Sixth and seventh senses
To practice Auerbach’s sixth (or first) sense, proprioception, is to move and balance head-bodily into Lobito and surrounding cities, Rio de Janeiro, Cuba, move back across the Atlantic into Victoria’s flat, move on a motorcycle, return again and again to relationships, and be moved by body-emotion-caring kinesthetics merged. Through this book, the reader is moved! The author’s seventh sense, curiosity, “attending the beautiful” (p. 182), invites finding an everyday life peace.
With an audacity and braveness, the book merges sensoric experiences wildly and messily, structured to search, honour, build, take care, play. The text reflects a researcher and some of her subjects as they traverse into cultural socio-politics on three continents and draws readers into friendships-becoming, inviting complexities sparked through image, word, cartooned history (pp. 23–9), maps—including Kyle Williams’ map of the slave trade’s dark Atlantic.
where human cargo was exported from Angola (p. 12), author poems, grey-shaded text-box reflections and updates—all traces of joy-hardship—and an index and a topical bibliography (pp. 201–7) to boot.
Digital natives
This book is written by a digital native, for digital natives of the world: people who, like a younger Angolan generation, grew up with the internet (pp. xxii, 163). Auerbach’s study is an early model for researching, processing and presenting material through the perception of a generation of digital-wise learners.

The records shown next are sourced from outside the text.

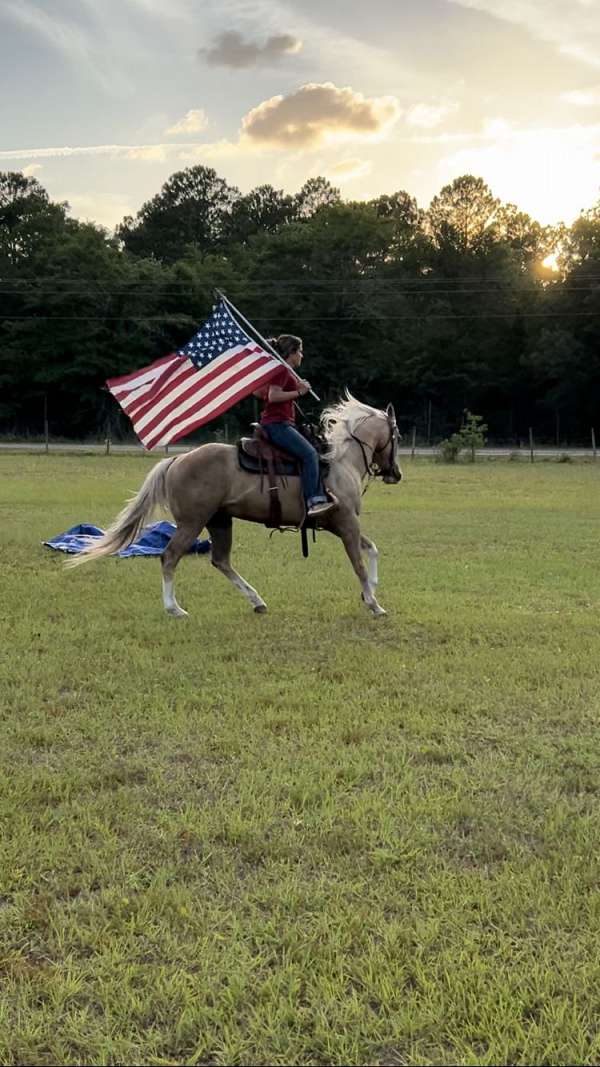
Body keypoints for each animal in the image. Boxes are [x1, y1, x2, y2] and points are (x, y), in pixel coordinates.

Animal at [69, 394, 401, 618]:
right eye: (395, 435)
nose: (395, 474)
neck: (341, 462)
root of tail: (176, 459)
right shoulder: (346, 523)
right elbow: (359, 563)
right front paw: (375, 604)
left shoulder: (338, 524)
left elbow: (372, 549)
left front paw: (370, 590)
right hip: (192, 523)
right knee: (170, 556)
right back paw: (174, 608)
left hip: (219, 521)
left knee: (221, 561)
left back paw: (257, 601)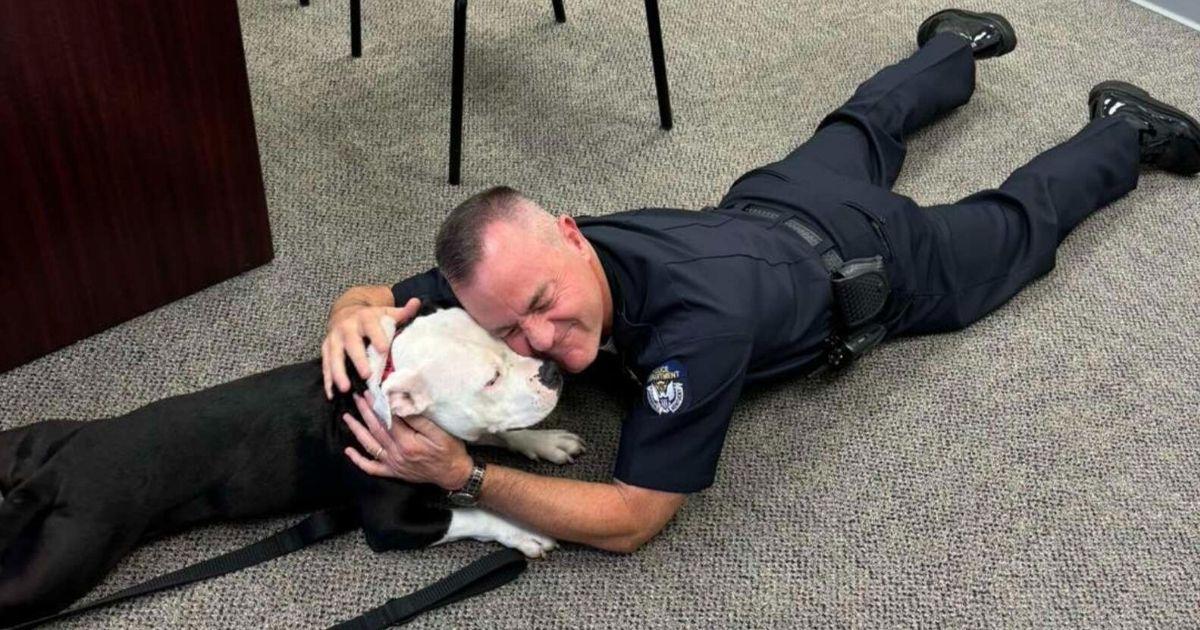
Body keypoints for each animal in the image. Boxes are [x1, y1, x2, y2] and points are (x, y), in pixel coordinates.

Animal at [0, 307, 583, 619]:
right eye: (489, 379)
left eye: (502, 339)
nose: (551, 371)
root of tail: (57, 470)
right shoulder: (389, 523)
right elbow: (472, 512)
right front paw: (522, 531)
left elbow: (497, 436)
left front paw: (544, 441)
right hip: (68, 555)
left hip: (38, 438)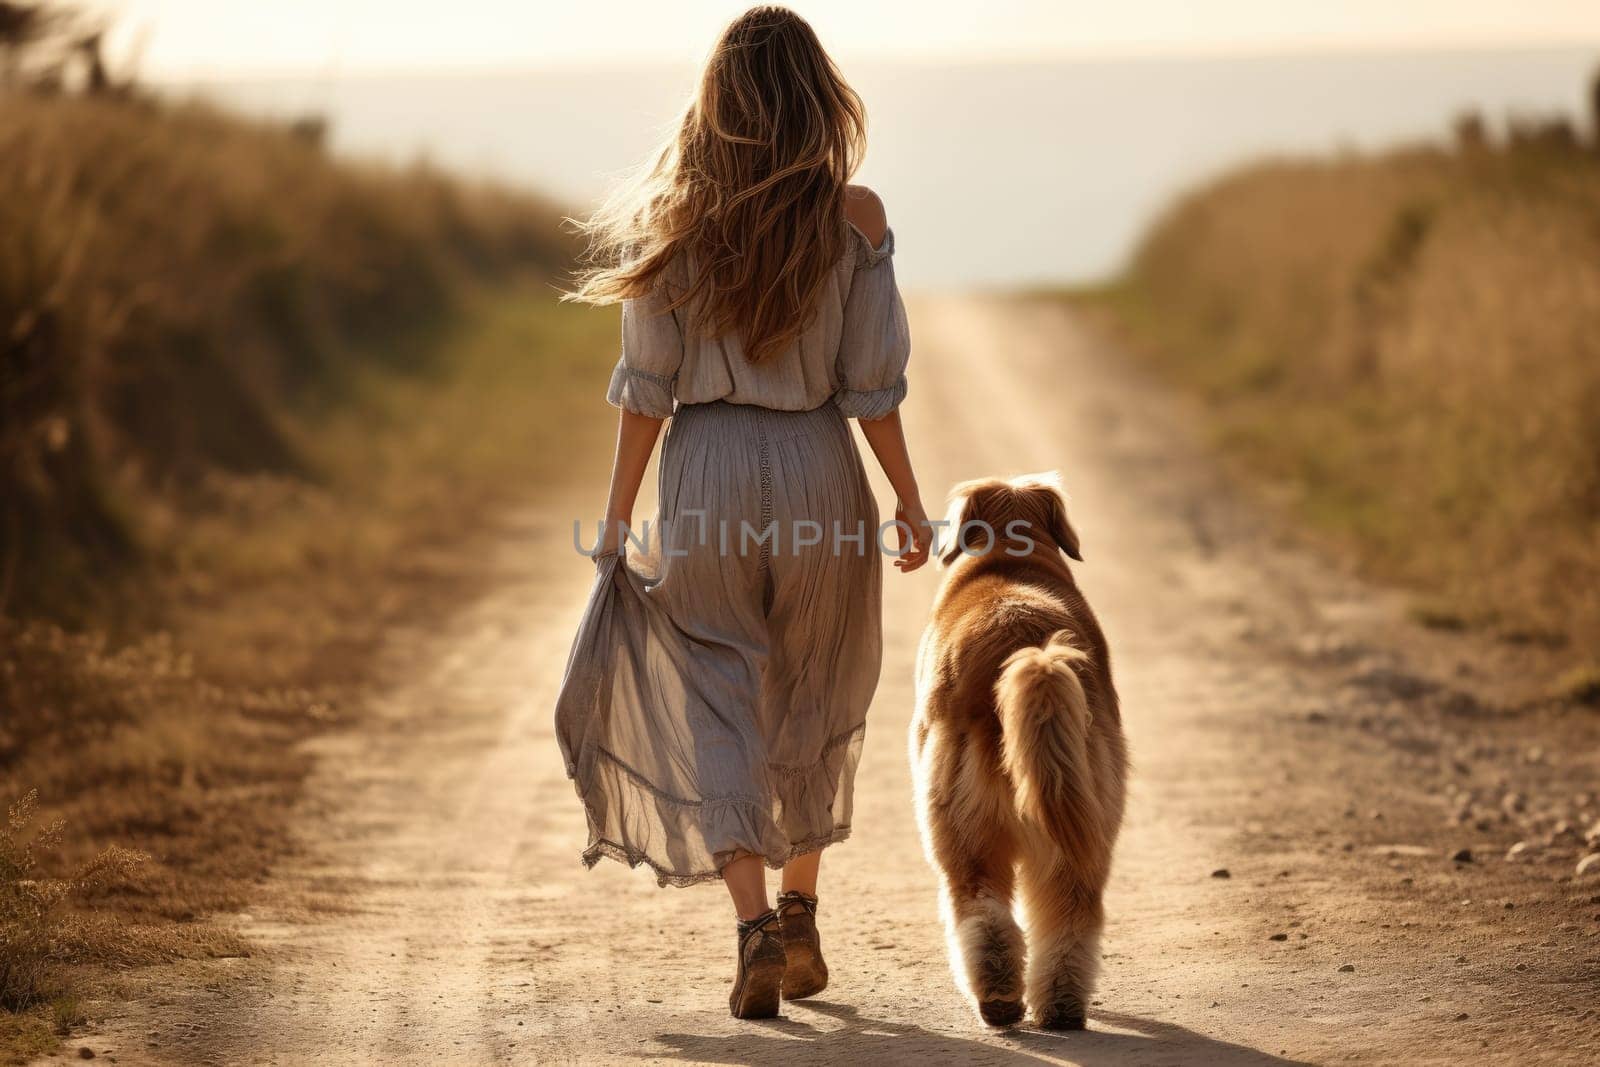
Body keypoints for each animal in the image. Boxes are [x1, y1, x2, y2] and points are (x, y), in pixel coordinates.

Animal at [915, 473, 1126, 1023]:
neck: (1009, 557)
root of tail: (1028, 647)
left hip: (959, 826)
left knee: (981, 911)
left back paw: (997, 999)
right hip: (1084, 818)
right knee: (1072, 914)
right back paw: (1062, 1006)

As an ethnography written in a series for the teaching of culture, the writing flows accessibly, yet the book engages with ample academically weighted references and explanations. The book addresses the reader and scholar directly to circulate critical ideas and contexts that humanity is grappling with and that anthropology, perhaps, attends best to: aspects of “human difference”(p. xxiii) and human connection whilst living amidst the crises of a “burning world” (p. 193).
Deep-diving
Jess Auerbach’s material is presented in book format, not a digital website where you can click a triangle for video-play or see full colour images that overload. The book text remains close to the ethnographer’s method: the reader experiences people’s stories that are interpreted as waves of change by the author’s convincingly honest presentation of method and findings. I sense that the book format can travel and stay with readers who, by looking at black and white images, by reading a poem printed on a page, and by imagining sounds to an audiograph, are better able to enter their individual realms of wondering and sense construction. The book certainly portrays an ethnographic model for research-observation through sensoric “deep-diving” (p. 9) of which sensoric research is not new, but Auerbach’s harvesting and display of data is multifaceted and exponentially interconnecting.
Page references in this reflection are from the Canadian edition. The subsequent South African, and Portuguese-translated editions contain updated introductions.